Y encima tenía que darles las gracias.
Dar las gracias por tener un trabajo que apenas le dejaba
tiempo libre, que no le aportaba ni la más mínima satisfacción y por el que
cobraba poco más que el salario mínimo. Pero por el que cobraba a fin de mes.
Al menos la mayoría de los meses.
Dar las gracias por sentirse explotado, frustrado y mal
pagado, pero pagado al fin.
Con la que estaba cayendo, y tal como le iban las cosas a
la mayoría del personal, a pesar de todo y según parecía debía de estar
agradecido.
Recordaba haber leído en alguna parte que ciertos
aborígenes de Australia consideraban la existencia cotidiana como un mundo
ficticio, un infierno donde purgar los pecados propios y los ajenos. Y que, para
ellos, el mundo de los sueños era su verdadero hogar, al que solamente
conseguían acceder definitivamente con la muerte. Y aquello le parecía una
excelente metáfora de su propia existencia.

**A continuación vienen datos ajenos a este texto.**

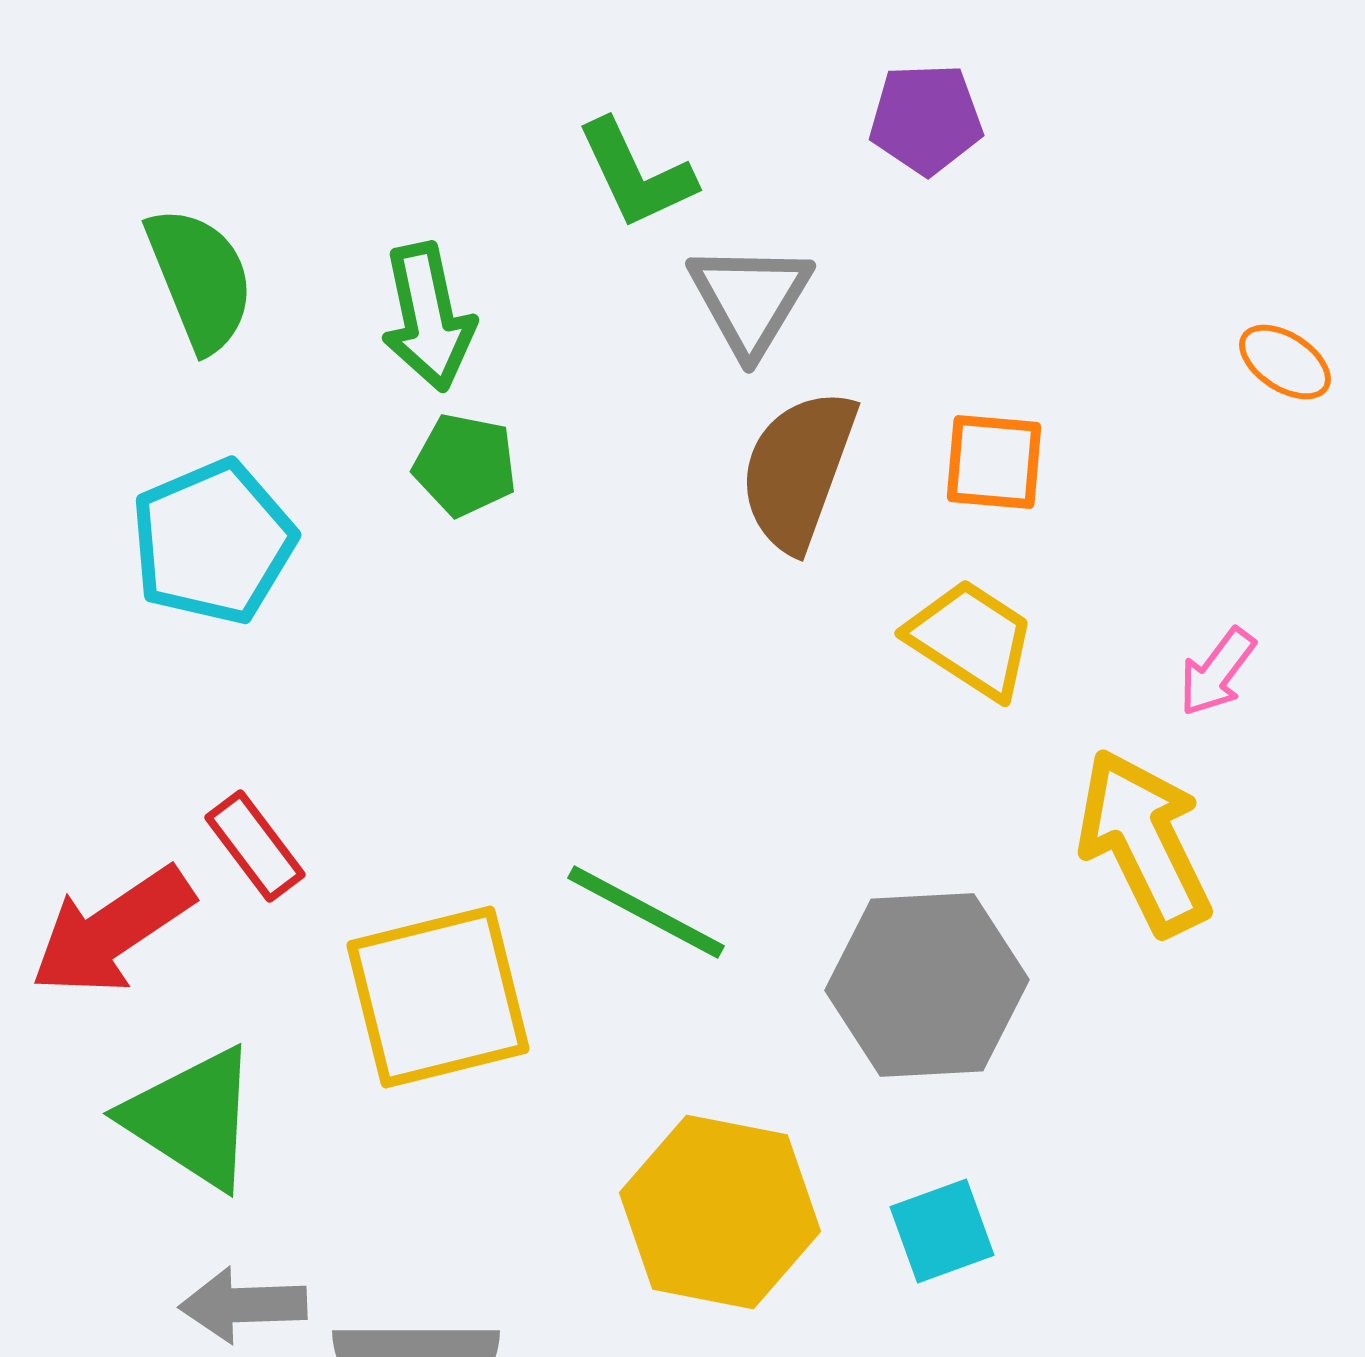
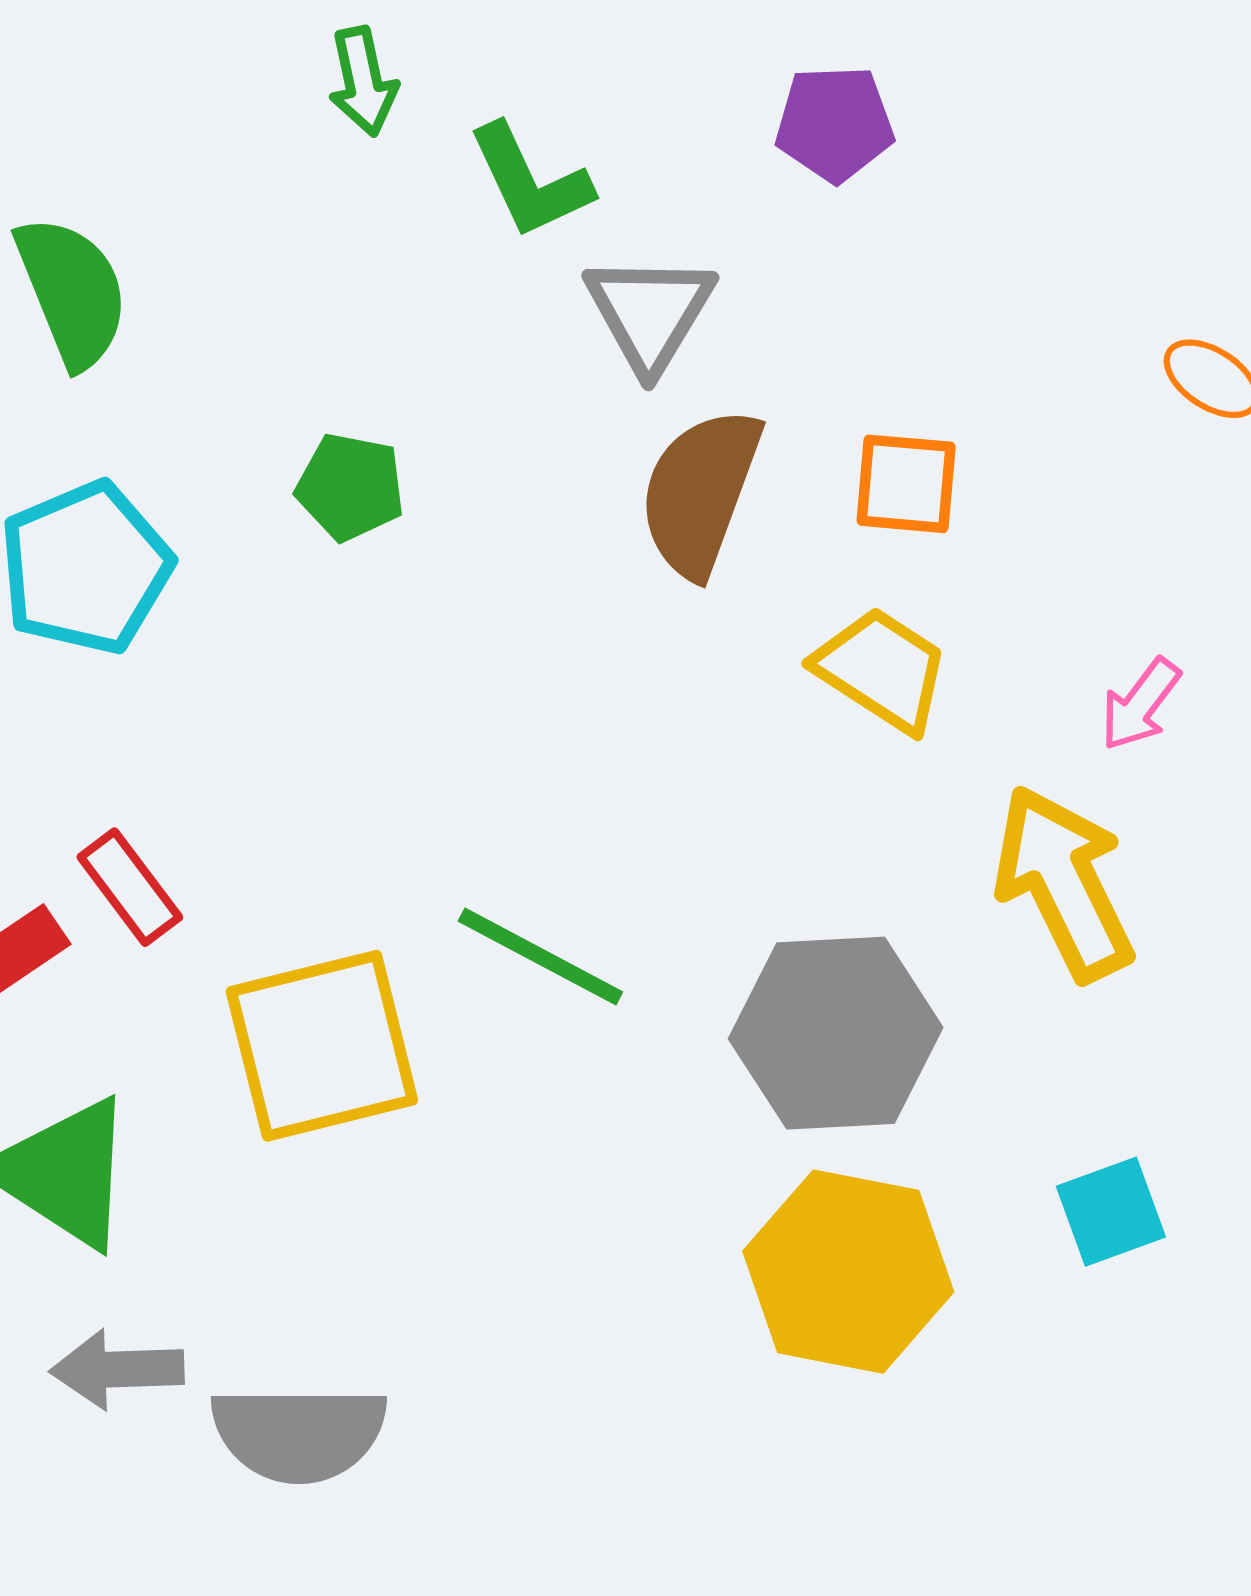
green arrow: (428, 317) -> (363, 81), moved, size x0.7
yellow hexagon: (720, 1212) -> (848, 1272), moved
cyan square: (942, 1231) -> (1111, 1212), moved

Porque, ¿cómo podía afectarle la rutina y las miserias
cotidianas a quien había viajado a bordo del Pequod, del Nautilus, o de la
Hispaniola? ¿Qué podía importarle la soledad y la indiferencia de los
compañeros a quien había compartido cacerías con Viernes, meditaciones con
Adriano, angustias con Gregorio Samsa, e incluso desventuras con Don Alonso
Quijano? ¿Qué más daba la dura realidad al fin, cuando podía visitarse cada
noche la República de Platón, la Utopía de Thomas Moro, La Tierra Media de
Tolkien, o incluso el mítico Shangri-la?
Sí, él conocía otro mundo mejor fuera de este mundo. Un
mundo al que pertenecía, y al que accedía cada noche, zambulléndose entre las
líneas de un libro, como Alicia lo había hecho atravesando un espejo.